Var-Matin (Fréjus / Saint-Raphaël)
Emilien ambassadeur de ses «frères»
Cette fois, Emilien est venu en train. En avril, lors du précédent stage, il n’avait pas pu. « Trop confiné... » Alors Emilien avait avalé en voiture les 867 km de Bordeaux à Beuil. Bien lui en a pris. Ses pairs du Crebat 6 (Centre de ressources des blessés de l’armée de terre) l’ont élu ambassadeur auprès de leurs successeurs. Sans hésiter. Un gage de confiance, autant qu’une reconnaissance. Revoici donc Emilien, 40 ans dont dix-huit au sein de l’armée de terre, quatorze missions en Afghanistan. En août 2014, il est caporal-chef de 1e classe, en Guyane, quand surgissent les symptômes du stress post-traumatique. « Je commençais à ne plus me comprendre, plus me gérer. Les cauchemars m’empêchaient de vivre. Quand tu dois prendre une cuite pour dormir après quatre nuits blanches, ce n’est pas normal... » Emilien alerte alors sa hiérarchie. Il est admis à l’hôpital militaire RobertPicqué. Ergothérapie. Groupes de parole. Un protocole médical est mis en place. « L’armée ne t’abandonne pas. Dans notre état, c’est hyper important d’être compris. » Emilien parvient ainsi à « faire ressortir ce que [il ne peux pas confier aux autres. Même [sa] famille ne peut pas comprendre.» De l’Afghanistan, du Mali, Emilien ne dira donc rien. Préférant couper net dès qu’on évoque ces souvenirs douloureux. Il confie, en revanche, les tourments qui ont agité sa vie personnelle, alors que l’armée l’avait affecté à l’alerte Guépard «Je ne m’occupais plus de mon petit. Ni de ma femme. La nuit, je descendais au garage, et… »
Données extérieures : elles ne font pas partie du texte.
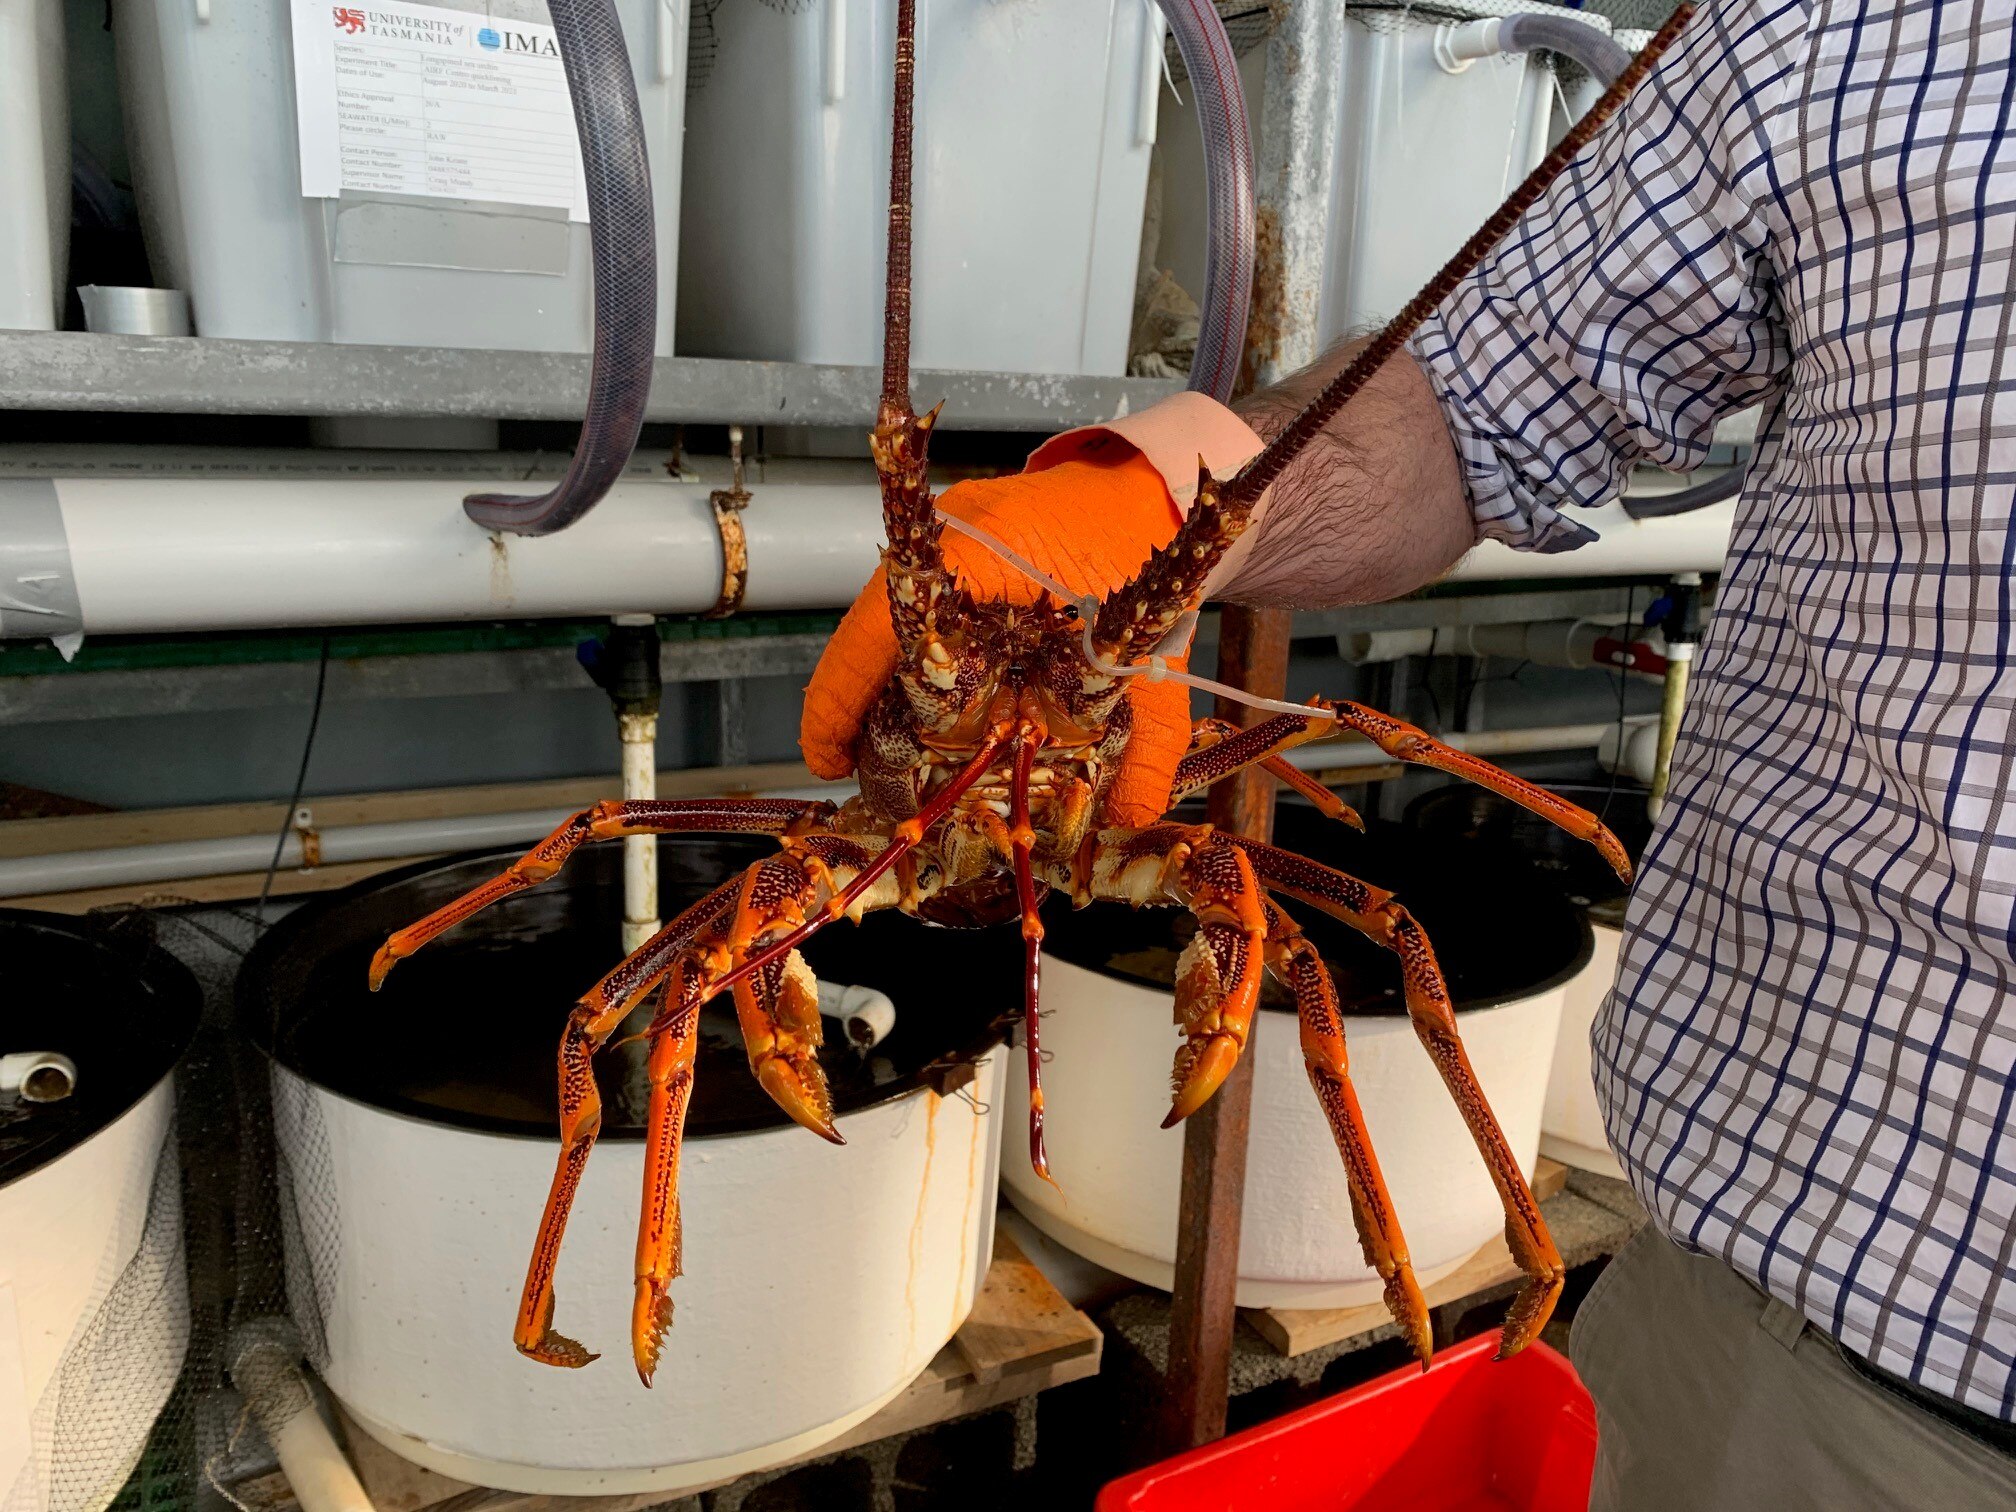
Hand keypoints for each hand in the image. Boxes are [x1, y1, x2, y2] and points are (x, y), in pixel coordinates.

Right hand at [799, 440, 1198, 828]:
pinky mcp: (955, 562)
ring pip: (890, 641)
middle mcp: (942, 544)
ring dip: (891, 704)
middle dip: (865, 723)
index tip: (825, 762)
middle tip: (874, 789)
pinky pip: (918, 627)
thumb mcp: (1149, 646)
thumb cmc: (1144, 551)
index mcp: (974, 553)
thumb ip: (1149, 736)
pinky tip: (932, 727)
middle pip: (871, 647)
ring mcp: (942, 548)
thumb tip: (1129, 815)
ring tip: (898, 770)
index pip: (874, 633)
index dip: (839, 705)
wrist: (1152, 487)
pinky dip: (918, 678)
« Confiance et conscience »
Emilien craque. Marque une pause. Puis se reprend, volontaire, regonflé, pour mesurer le chemin parcouru depuis. Notamment les progrès accomplis à Beuil. « On se construit à travers le sport, les ateliers, le coaching... Le stage t’amène à prendre confiance et conscience. Ça a bien marché pour deux tiers d’entre nous. Après, le retour a été un choc, comme si on était revenu de mission... Alors je me suis forcé à sortir. Ne serait-ce que pour faire les courses. » Pour prolonger l’aventure, les anciens du Crebat 6 ont créé un groupe Facebook. Parce que les liens tissés à Beuil, assure Emilien, « c’est plus que des liens d’amitié. On est des frères! Frères d’armes et frères civils. » Sa famille, biologique celle-là, a perçu les bienfaits du stage pour Emilien. Surtout son fils. «Depuis, on retourne jouer au foot ensemble, on va à la piscine chaque semaine… Plein de trucs que papa, il faisait plus. Même lui, ça se voit qu’il est mieux. »
(1) Dispositif reposant sur des réservistes prêts à intervenir en cas de crise sur le territoire national.